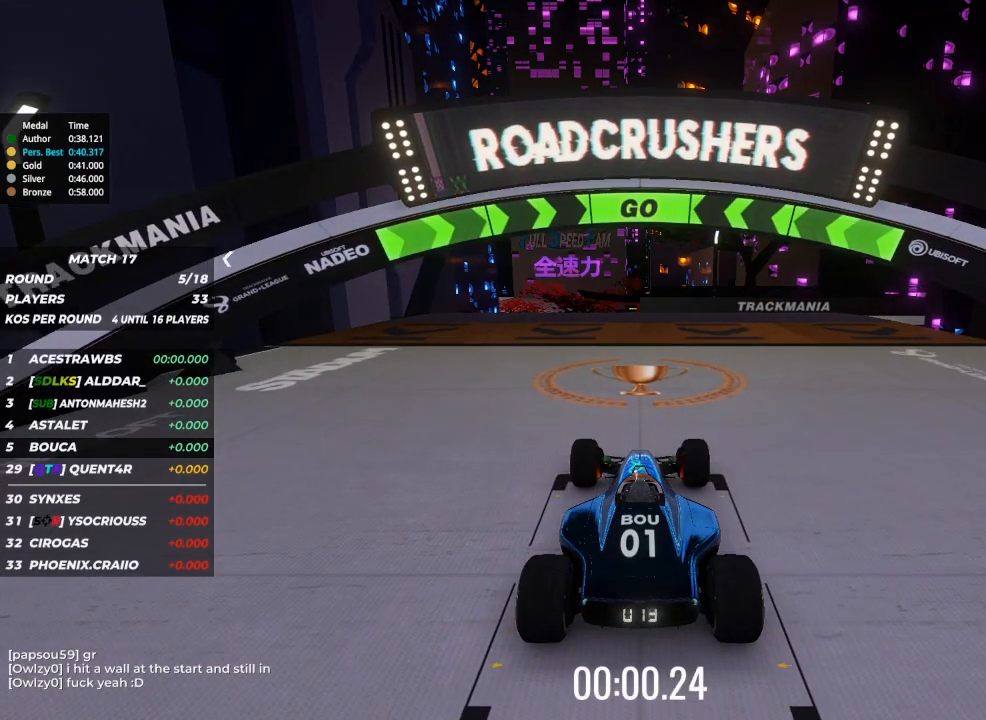
{"keys": ["up"], "events": []}
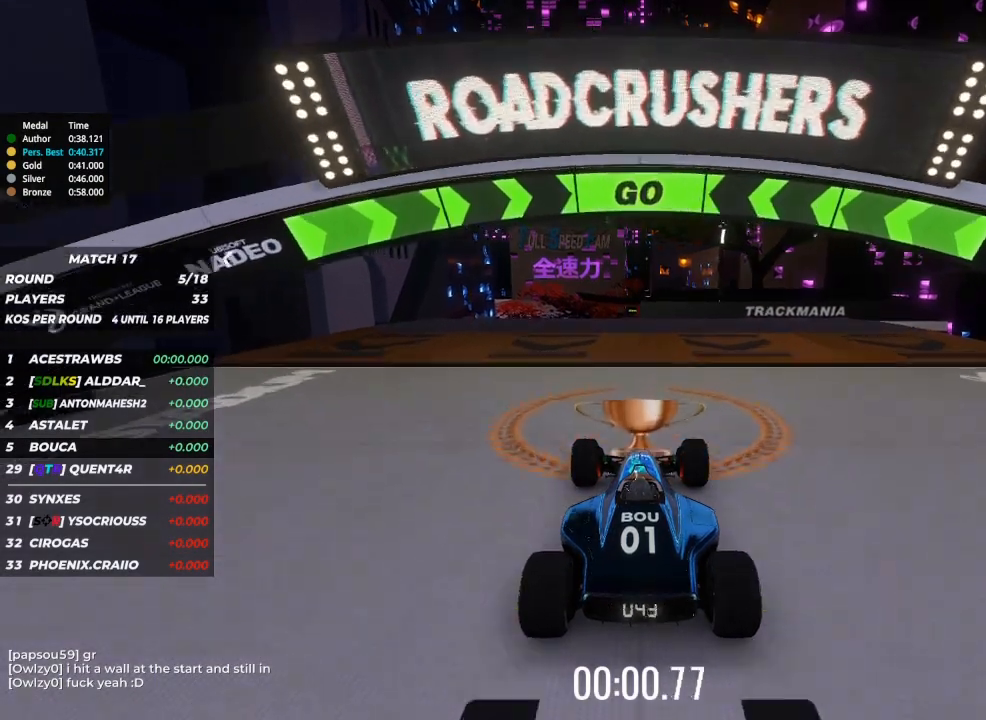
{"keys": ["up"], "events": [[33, "left", "down"], [100, "left", "up"]]}
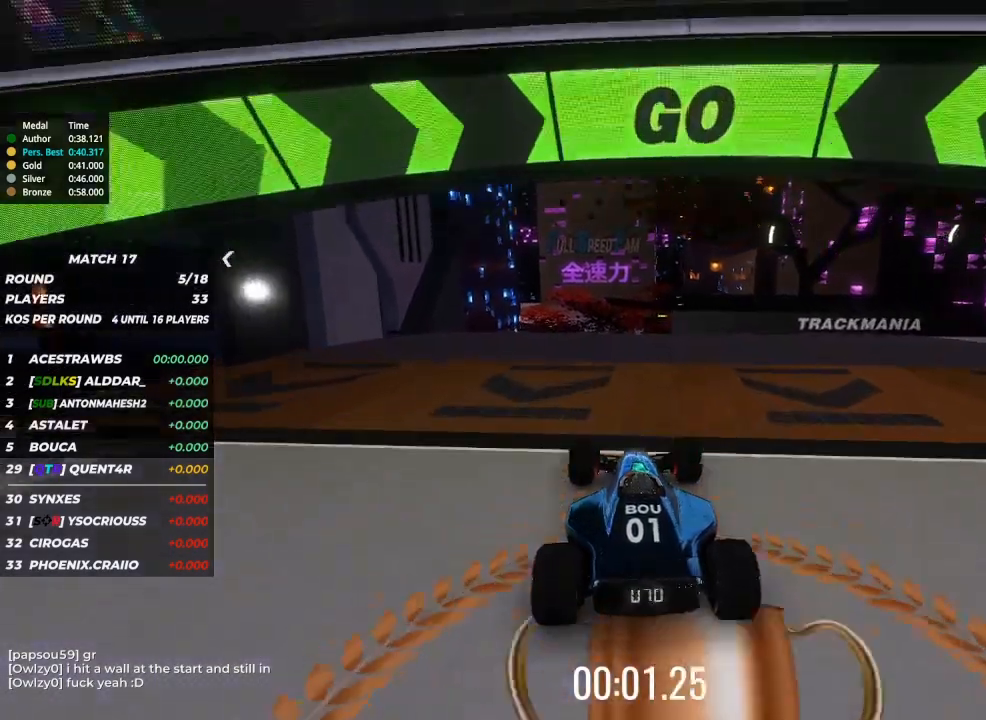
{"keys": ["right", "up"], "events": [[467, "right", "down"]]}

------------------------------------

■ WHAT IS NEEDED
Only the pictures are to be dropped; return everything else in the listing exactly.

■ OUTPUT BELOW
{"keys": ["up"], "events": []}
{"keys": ["up"], "events": [[33, "left", "down"], [100, "left", "up"]]}
{"keys": ["right", "up"], "events": [[467, "right", "down"]]}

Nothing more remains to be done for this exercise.